Introduction
Une nouvelle souche de ransomware utilise des contrats intelligents sur le réseau Polygon pour la rotation et la distribution des adresses de serveurs proxy afin d’infiltrer des dispositifs. C’est ce qu’a révélé la société de cybersécurité Group-IB jeudi. Le malware, surnommé DeadLock, a été identifié pour la première fois en juillet 2025 et a jusqu’à présent attiré peu d’attention, car il ne dispose pas d’un programme d’affiliation public ni d’un site de fuite de données, et a infecté un nombre limité de victimes, selon l’entreprise.
Caractéristiques de DeadLock
« Bien qu’il soit discret et peu impactant, il applique des méthodes innovantes qui démontrent un savoir-faire en évolution, ce qui pourrait devenir dangereux si les organisations ne prennent pas cette menace émergente au sérieux, » a déclaré Group-IB dans un article de blog.
L’utilisation par DeadLock de contrats intelligents pour livrer des adresses proxy est une méthode intéressante où les attaquants peuvent littéralement appliquer des variantes infinies de cette technique ; l’imagination est la limite, a noté la société.
Comparaison avec EtherHiding
Group-IB a également souligné un rapport récent du Google Threat Intelligence Group, mettant en évidence l’utilisation d’une technique similaire appelée EtherHiding, employée par des hackers nord-coréens. EtherHiding est une campagne révélée l’année dernière, dans laquelle des hackers de la RPDC ont utilisé la blockchain Ethereum pour dissimuler et livrer des logiciels malveillants.
Les victimes sont généralement attirées par des sites web compromis—souvent des pages WordPress—qui chargent un petit extrait de JavaScript.

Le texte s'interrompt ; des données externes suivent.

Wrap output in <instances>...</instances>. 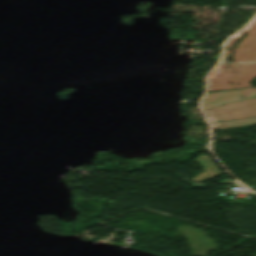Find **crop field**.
<instances>
[{"instance_id": "obj_2", "label": "crop field", "mask_w": 256, "mask_h": 256, "mask_svg": "<svg viewBox=\"0 0 256 256\" xmlns=\"http://www.w3.org/2000/svg\"><path fill=\"white\" fill-rule=\"evenodd\" d=\"M216 121L237 120L256 116V98L239 103L226 104L222 108L209 110Z\"/></svg>"}, {"instance_id": "obj_3", "label": "crop field", "mask_w": 256, "mask_h": 256, "mask_svg": "<svg viewBox=\"0 0 256 256\" xmlns=\"http://www.w3.org/2000/svg\"><path fill=\"white\" fill-rule=\"evenodd\" d=\"M194 160L205 172L193 178L192 180L200 182L204 180H210L215 176L221 175L219 170L213 165V163L208 159L206 155L198 156V158H195Z\"/></svg>"}, {"instance_id": "obj_1", "label": "crop field", "mask_w": 256, "mask_h": 256, "mask_svg": "<svg viewBox=\"0 0 256 256\" xmlns=\"http://www.w3.org/2000/svg\"><path fill=\"white\" fill-rule=\"evenodd\" d=\"M256 97V89L222 92V93H207L203 108L209 117L214 129L231 128L256 124V118L237 120L225 123H215L207 109L222 107L225 103L243 101L246 98Z\"/></svg>"}]
</instances>
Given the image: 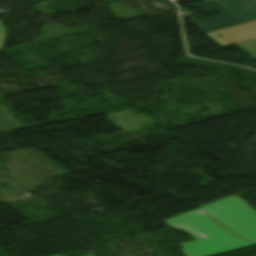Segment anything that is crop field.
<instances>
[{"label": "crop field", "instance_id": "obj_8", "mask_svg": "<svg viewBox=\"0 0 256 256\" xmlns=\"http://www.w3.org/2000/svg\"><path fill=\"white\" fill-rule=\"evenodd\" d=\"M56 256H59V255H56ZM92 256V255H91Z\"/></svg>", "mask_w": 256, "mask_h": 256}, {"label": "crop field", "instance_id": "obj_2", "mask_svg": "<svg viewBox=\"0 0 256 256\" xmlns=\"http://www.w3.org/2000/svg\"><path fill=\"white\" fill-rule=\"evenodd\" d=\"M205 14L212 11L221 14L215 15L192 24L202 32L220 29L256 19V13L244 6L238 0H209L194 4Z\"/></svg>", "mask_w": 256, "mask_h": 256}, {"label": "crop field", "instance_id": "obj_1", "mask_svg": "<svg viewBox=\"0 0 256 256\" xmlns=\"http://www.w3.org/2000/svg\"><path fill=\"white\" fill-rule=\"evenodd\" d=\"M166 222L197 239L182 244L186 256H207L256 243V211L237 195Z\"/></svg>", "mask_w": 256, "mask_h": 256}, {"label": "crop field", "instance_id": "obj_7", "mask_svg": "<svg viewBox=\"0 0 256 256\" xmlns=\"http://www.w3.org/2000/svg\"><path fill=\"white\" fill-rule=\"evenodd\" d=\"M3 42L4 40L0 39V50L2 49Z\"/></svg>", "mask_w": 256, "mask_h": 256}, {"label": "crop field", "instance_id": "obj_3", "mask_svg": "<svg viewBox=\"0 0 256 256\" xmlns=\"http://www.w3.org/2000/svg\"><path fill=\"white\" fill-rule=\"evenodd\" d=\"M205 34L222 47L256 39V20ZM217 34L223 37L219 38Z\"/></svg>", "mask_w": 256, "mask_h": 256}, {"label": "crop field", "instance_id": "obj_6", "mask_svg": "<svg viewBox=\"0 0 256 256\" xmlns=\"http://www.w3.org/2000/svg\"><path fill=\"white\" fill-rule=\"evenodd\" d=\"M5 32H6V29L4 28L2 22H0V38L2 39L5 38Z\"/></svg>", "mask_w": 256, "mask_h": 256}, {"label": "crop field", "instance_id": "obj_5", "mask_svg": "<svg viewBox=\"0 0 256 256\" xmlns=\"http://www.w3.org/2000/svg\"><path fill=\"white\" fill-rule=\"evenodd\" d=\"M256 11V0H241Z\"/></svg>", "mask_w": 256, "mask_h": 256}, {"label": "crop field", "instance_id": "obj_4", "mask_svg": "<svg viewBox=\"0 0 256 256\" xmlns=\"http://www.w3.org/2000/svg\"><path fill=\"white\" fill-rule=\"evenodd\" d=\"M237 47L256 58V40L237 44Z\"/></svg>", "mask_w": 256, "mask_h": 256}]
</instances>
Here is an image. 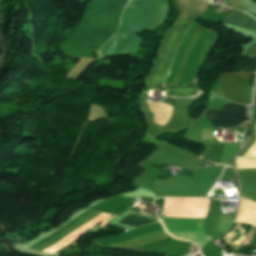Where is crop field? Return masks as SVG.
Masks as SVG:
<instances>
[{"label": "crop field", "instance_id": "obj_15", "mask_svg": "<svg viewBox=\"0 0 256 256\" xmlns=\"http://www.w3.org/2000/svg\"><path fill=\"white\" fill-rule=\"evenodd\" d=\"M254 17H256V15L255 14H252Z\"/></svg>", "mask_w": 256, "mask_h": 256}, {"label": "crop field", "instance_id": "obj_11", "mask_svg": "<svg viewBox=\"0 0 256 256\" xmlns=\"http://www.w3.org/2000/svg\"><path fill=\"white\" fill-rule=\"evenodd\" d=\"M170 92L181 94V95H190L195 93L193 88H170Z\"/></svg>", "mask_w": 256, "mask_h": 256}, {"label": "crop field", "instance_id": "obj_16", "mask_svg": "<svg viewBox=\"0 0 256 256\" xmlns=\"http://www.w3.org/2000/svg\"><path fill=\"white\" fill-rule=\"evenodd\" d=\"M165 216V215H164Z\"/></svg>", "mask_w": 256, "mask_h": 256}, {"label": "crop field", "instance_id": "obj_9", "mask_svg": "<svg viewBox=\"0 0 256 256\" xmlns=\"http://www.w3.org/2000/svg\"><path fill=\"white\" fill-rule=\"evenodd\" d=\"M203 31V28H201L200 26H198L196 32L194 33V35L192 36V38L190 39L186 49H185V52H184V55H183V58H182V61L180 63V66L178 68V71L176 73V76L174 78V81L172 84H175V85H178L180 80H181V76H182V73L184 71V68L186 66V63H187V59H188V55H189V52L191 50V48L193 47V45L195 44L196 40L198 39V37L200 36L201 32ZM193 49V48H192ZM192 51V50H191ZM191 53V52H190Z\"/></svg>", "mask_w": 256, "mask_h": 256}, {"label": "crop field", "instance_id": "obj_13", "mask_svg": "<svg viewBox=\"0 0 256 256\" xmlns=\"http://www.w3.org/2000/svg\"><path fill=\"white\" fill-rule=\"evenodd\" d=\"M245 53L256 56V43L253 44Z\"/></svg>", "mask_w": 256, "mask_h": 256}, {"label": "crop field", "instance_id": "obj_4", "mask_svg": "<svg viewBox=\"0 0 256 256\" xmlns=\"http://www.w3.org/2000/svg\"><path fill=\"white\" fill-rule=\"evenodd\" d=\"M215 127L233 128L242 124L246 118V106L227 103L222 108L205 112Z\"/></svg>", "mask_w": 256, "mask_h": 256}, {"label": "crop field", "instance_id": "obj_2", "mask_svg": "<svg viewBox=\"0 0 256 256\" xmlns=\"http://www.w3.org/2000/svg\"><path fill=\"white\" fill-rule=\"evenodd\" d=\"M191 20L187 19H180L178 25L176 26L175 30L173 31L166 47L164 53L162 55L161 61L159 63L158 69L153 76V80L151 83L150 89H154L156 86H160L163 84L164 79L167 75L169 67L171 65L172 59L176 52L179 42L181 41L182 37L186 33Z\"/></svg>", "mask_w": 256, "mask_h": 256}, {"label": "crop field", "instance_id": "obj_14", "mask_svg": "<svg viewBox=\"0 0 256 256\" xmlns=\"http://www.w3.org/2000/svg\"><path fill=\"white\" fill-rule=\"evenodd\" d=\"M253 104H256V90H255V96H254V102Z\"/></svg>", "mask_w": 256, "mask_h": 256}, {"label": "crop field", "instance_id": "obj_7", "mask_svg": "<svg viewBox=\"0 0 256 256\" xmlns=\"http://www.w3.org/2000/svg\"><path fill=\"white\" fill-rule=\"evenodd\" d=\"M149 107L154 115V122L166 125L173 111V106L163 102H149Z\"/></svg>", "mask_w": 256, "mask_h": 256}, {"label": "crop field", "instance_id": "obj_1", "mask_svg": "<svg viewBox=\"0 0 256 256\" xmlns=\"http://www.w3.org/2000/svg\"><path fill=\"white\" fill-rule=\"evenodd\" d=\"M168 3V0H129L122 15L119 31L117 30L118 32L102 47L101 54H134L143 40L136 34L142 29L154 31L164 23L170 13Z\"/></svg>", "mask_w": 256, "mask_h": 256}, {"label": "crop field", "instance_id": "obj_6", "mask_svg": "<svg viewBox=\"0 0 256 256\" xmlns=\"http://www.w3.org/2000/svg\"><path fill=\"white\" fill-rule=\"evenodd\" d=\"M167 236L168 235L164 232V230L154 231V232L145 234L141 237L129 239L122 243L113 244L110 246L137 247L140 245H144V244H148V243H152L155 241L166 239Z\"/></svg>", "mask_w": 256, "mask_h": 256}, {"label": "crop field", "instance_id": "obj_5", "mask_svg": "<svg viewBox=\"0 0 256 256\" xmlns=\"http://www.w3.org/2000/svg\"><path fill=\"white\" fill-rule=\"evenodd\" d=\"M167 228H202L203 219H175L161 218ZM176 237L187 238L190 240H205L203 229H167Z\"/></svg>", "mask_w": 256, "mask_h": 256}, {"label": "crop field", "instance_id": "obj_12", "mask_svg": "<svg viewBox=\"0 0 256 256\" xmlns=\"http://www.w3.org/2000/svg\"><path fill=\"white\" fill-rule=\"evenodd\" d=\"M241 174H245L251 178L256 179V169H248V170H239Z\"/></svg>", "mask_w": 256, "mask_h": 256}, {"label": "crop field", "instance_id": "obj_10", "mask_svg": "<svg viewBox=\"0 0 256 256\" xmlns=\"http://www.w3.org/2000/svg\"><path fill=\"white\" fill-rule=\"evenodd\" d=\"M154 222L155 221L151 219L144 218L135 214L129 215L128 217L119 221V223L131 225L135 227L143 226V225L154 223Z\"/></svg>", "mask_w": 256, "mask_h": 256}, {"label": "crop field", "instance_id": "obj_3", "mask_svg": "<svg viewBox=\"0 0 256 256\" xmlns=\"http://www.w3.org/2000/svg\"><path fill=\"white\" fill-rule=\"evenodd\" d=\"M251 76L252 73H221L223 94L236 102L249 104Z\"/></svg>", "mask_w": 256, "mask_h": 256}, {"label": "crop field", "instance_id": "obj_8", "mask_svg": "<svg viewBox=\"0 0 256 256\" xmlns=\"http://www.w3.org/2000/svg\"><path fill=\"white\" fill-rule=\"evenodd\" d=\"M224 23L234 26H241L246 29L256 30V22L249 16L238 14L232 11L224 20Z\"/></svg>", "mask_w": 256, "mask_h": 256}]
</instances>
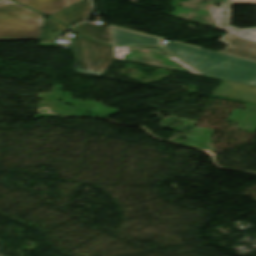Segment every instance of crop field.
I'll return each mask as SVG.
<instances>
[{
  "label": "crop field",
  "instance_id": "crop-field-3",
  "mask_svg": "<svg viewBox=\"0 0 256 256\" xmlns=\"http://www.w3.org/2000/svg\"><path fill=\"white\" fill-rule=\"evenodd\" d=\"M73 44L80 64V67L74 69L73 72L101 76L113 60L110 46L80 35Z\"/></svg>",
  "mask_w": 256,
  "mask_h": 256
},
{
  "label": "crop field",
  "instance_id": "crop-field-7",
  "mask_svg": "<svg viewBox=\"0 0 256 256\" xmlns=\"http://www.w3.org/2000/svg\"><path fill=\"white\" fill-rule=\"evenodd\" d=\"M90 3L89 0H82L50 17H53L67 27H70L82 20H84L90 13Z\"/></svg>",
  "mask_w": 256,
  "mask_h": 256
},
{
  "label": "crop field",
  "instance_id": "crop-field-1",
  "mask_svg": "<svg viewBox=\"0 0 256 256\" xmlns=\"http://www.w3.org/2000/svg\"><path fill=\"white\" fill-rule=\"evenodd\" d=\"M205 75L256 84V62L177 42L163 44Z\"/></svg>",
  "mask_w": 256,
  "mask_h": 256
},
{
  "label": "crop field",
  "instance_id": "crop-field-5",
  "mask_svg": "<svg viewBox=\"0 0 256 256\" xmlns=\"http://www.w3.org/2000/svg\"><path fill=\"white\" fill-rule=\"evenodd\" d=\"M218 41L230 45L223 53L256 61V40L226 34Z\"/></svg>",
  "mask_w": 256,
  "mask_h": 256
},
{
  "label": "crop field",
  "instance_id": "crop-field-9",
  "mask_svg": "<svg viewBox=\"0 0 256 256\" xmlns=\"http://www.w3.org/2000/svg\"><path fill=\"white\" fill-rule=\"evenodd\" d=\"M112 29V34H113V40H114V46H119V45H130V44H158L160 45L159 39L142 35V34H137L117 28Z\"/></svg>",
  "mask_w": 256,
  "mask_h": 256
},
{
  "label": "crop field",
  "instance_id": "crop-field-11",
  "mask_svg": "<svg viewBox=\"0 0 256 256\" xmlns=\"http://www.w3.org/2000/svg\"><path fill=\"white\" fill-rule=\"evenodd\" d=\"M72 30L80 35L111 45L108 27H96L83 22L73 27Z\"/></svg>",
  "mask_w": 256,
  "mask_h": 256
},
{
  "label": "crop field",
  "instance_id": "crop-field-8",
  "mask_svg": "<svg viewBox=\"0 0 256 256\" xmlns=\"http://www.w3.org/2000/svg\"><path fill=\"white\" fill-rule=\"evenodd\" d=\"M47 16L79 0H14Z\"/></svg>",
  "mask_w": 256,
  "mask_h": 256
},
{
  "label": "crop field",
  "instance_id": "crop-field-4",
  "mask_svg": "<svg viewBox=\"0 0 256 256\" xmlns=\"http://www.w3.org/2000/svg\"><path fill=\"white\" fill-rule=\"evenodd\" d=\"M233 3L256 4V0H225L217 3L221 4L219 8L215 7L216 4L209 7V11L218 28L236 35L256 39V28L238 29L230 26V7ZM222 12H224V14H222Z\"/></svg>",
  "mask_w": 256,
  "mask_h": 256
},
{
  "label": "crop field",
  "instance_id": "crop-field-10",
  "mask_svg": "<svg viewBox=\"0 0 256 256\" xmlns=\"http://www.w3.org/2000/svg\"><path fill=\"white\" fill-rule=\"evenodd\" d=\"M140 49H155L161 54H163L164 56H166L167 58H169L170 60H172L173 62H175L176 64H178L179 66H181L182 68H184L185 70H187L188 72L194 73V74H200L199 72L191 68L189 65L181 61L179 58L171 54L169 51H167L163 47L140 46V47L114 48L116 58L123 59V60H125L124 55L129 53V50H140Z\"/></svg>",
  "mask_w": 256,
  "mask_h": 256
},
{
  "label": "crop field",
  "instance_id": "crop-field-12",
  "mask_svg": "<svg viewBox=\"0 0 256 256\" xmlns=\"http://www.w3.org/2000/svg\"><path fill=\"white\" fill-rule=\"evenodd\" d=\"M67 28L57 21L47 17L44 19L43 31L40 38L39 46H57L52 42L54 31L66 30Z\"/></svg>",
  "mask_w": 256,
  "mask_h": 256
},
{
  "label": "crop field",
  "instance_id": "crop-field-6",
  "mask_svg": "<svg viewBox=\"0 0 256 256\" xmlns=\"http://www.w3.org/2000/svg\"><path fill=\"white\" fill-rule=\"evenodd\" d=\"M214 95L256 103V87L223 80Z\"/></svg>",
  "mask_w": 256,
  "mask_h": 256
},
{
  "label": "crop field",
  "instance_id": "crop-field-2",
  "mask_svg": "<svg viewBox=\"0 0 256 256\" xmlns=\"http://www.w3.org/2000/svg\"><path fill=\"white\" fill-rule=\"evenodd\" d=\"M43 16L11 0L0 3V40L39 39Z\"/></svg>",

Ce code extrait ensuite la charge utile cachée de la blockchain, permettant aux attaquants de distribuer des malwares d’une manière très résistante aux démantèlements.
Techniques d’attaque
Tant EtherHiding que DeadLock réutilisent des registres publics et décentralisés comme canaux secrets, difficiles à bloquer ou à démanteler pour les défenseurs. DeadLock profite de proxies tournants, qui sont des serveurs changeant régulièrement l’adresse IP d’un utilisateur, rendant plus difficile le suivi ou le blocage.
Bien que Group-IB ait admis que « les vecteurs d’accès initiaux et d’autres étapes importantes des attaques restent inconnus à ce stade, » il a déclaré que les infections par DeadLock renomment les fichiers cryptés avec une extension .dlock et remplacent les fonds d’écran du bureau par des notes de rançon. Les versions plus récentes avertissent également les victimes que des données sensibles ont été volées et pourraient être vendues ou divulguées si une rançon n’est pas payée.
Variantes et infrastructure
Au moins trois variantes du malware ont été identifiées jusqu’à présent. Les versions antérieures s’appuyaient sur des serveurs prétendument compromis, mais les chercheurs pensent maintenant que le groupe opère sa propre infrastructure. L’innovation clé réside cependant dans la manière dont DeadLock récupère et gère les adresses des serveurs.
« Les chercheurs de Group-IB ont découvert du code JavaScript dans le fichier HTML qui interagit avec un contrat intelligent sur le réseau Polygon, » a-t-il expliqué.
Cette liste RPC contient les points de terminaison disponibles pour interagir avec le réseau ou la blockchain Polygon, agissant comme des passerelles qui connectent les applications aux nœuds existants de la blockchain. Sa version récemment observée intègre également des canaux de communication entre la victime et l’attaquant.
DeadLock dépose un fichier HTML qui agit comme un wrapper autour de l’application de messagerie cryptée Session.
« Le principal objectif du fichier HTML est de faciliter la communication directe entre l’opérateur de DeadLock et la victime, » a déclaré Group-IB.